INSTRUCTION:
Copy the lines running from the one that contains "даже не подчиненный" to the end of the entries below, exactly and with no pictures.

(Extracted data entries)
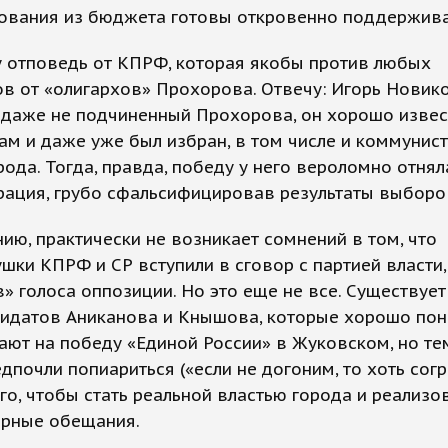
ования из бюджета готовы откровенно поддерживат
 отповедь от КПРФ, которая якобы против любых
в от «олигархов» Прохорова. Отвечу: Игорь Новик
 даже не подчиненный Прохорова, он хорошо извес
м и даже уже был избран, в том числе и коммунист
рода. Тогда, правда, победу у него вероломно отнял
рация, грубо сфальсифицировав результаты выборо
ию, практически не возникает сомнений в том, что
шки КПРФ и СР вступили в сговор с партией власти,
» голоса оппозиции. Но это еще не все. Существует
дидатов Аниканова и Кнышова, которые хорошо пон
ают на победу «Единой России» в Жуковском, но те
дпочли попиариться («если не догоним, то хоть сог
го, чтобы стать реальной властью города и реализо
рные обещания.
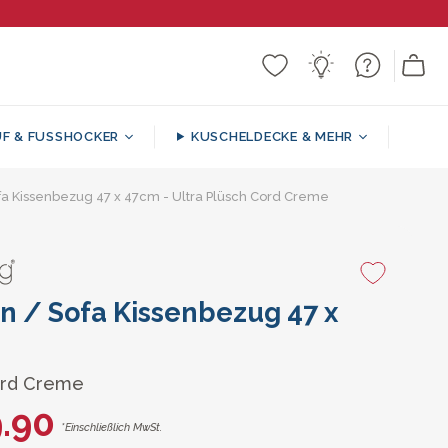
F & FUSSHOCKER
KUSCHELDECKE & MEHR
ker
k
n
fa Kissenbezug 47 x 47cm - Ultra Plüsch Cord Creme
Gemusterte / Dekorative
Runde Fußhocker
Sitzsacksofa
Stützkissen
Decken
l
n / Sofa Kissenbezug 47 x
ord Creme
.90
*Einschließlich MwSt.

TASK RESULT:
 даже не подчиненный Прохорова, он хорошо извес
м и даже уже был избран, в том числе и коммунист
рода. Тогда, правда, победу у него вероломно отнял
рация, грубо сфальсифицировав результаты выборо
ию, практически не возникает сомнений в том, что
шки КПРФ и СР вступили в сговор с партией власти,
» голоса оппозиции. Но это еще не все. Существует
дидатов Аниканова и Кнышова, которые хорошо пон
ают на победу «Единой России» в Жуковском, но те
дпочли попиариться («если не догоним, то хоть сог
го, чтобы стать реальной властью города и реализо
рные обещания.
F & FUSSHOCKER
KUSCHELDECKE & MEHR
ker
k
n
fa Kissenbezug 47 x 47cm - Ultra Plüsch Cord Creme
Gemusterte / Dekorative
Runde Fußhocker
Sitzsacksofa
Stützkissen
Decken
l
n / Sofa Kissenbezug 47 x
ord Creme
.90
*Einschließlich MwSt.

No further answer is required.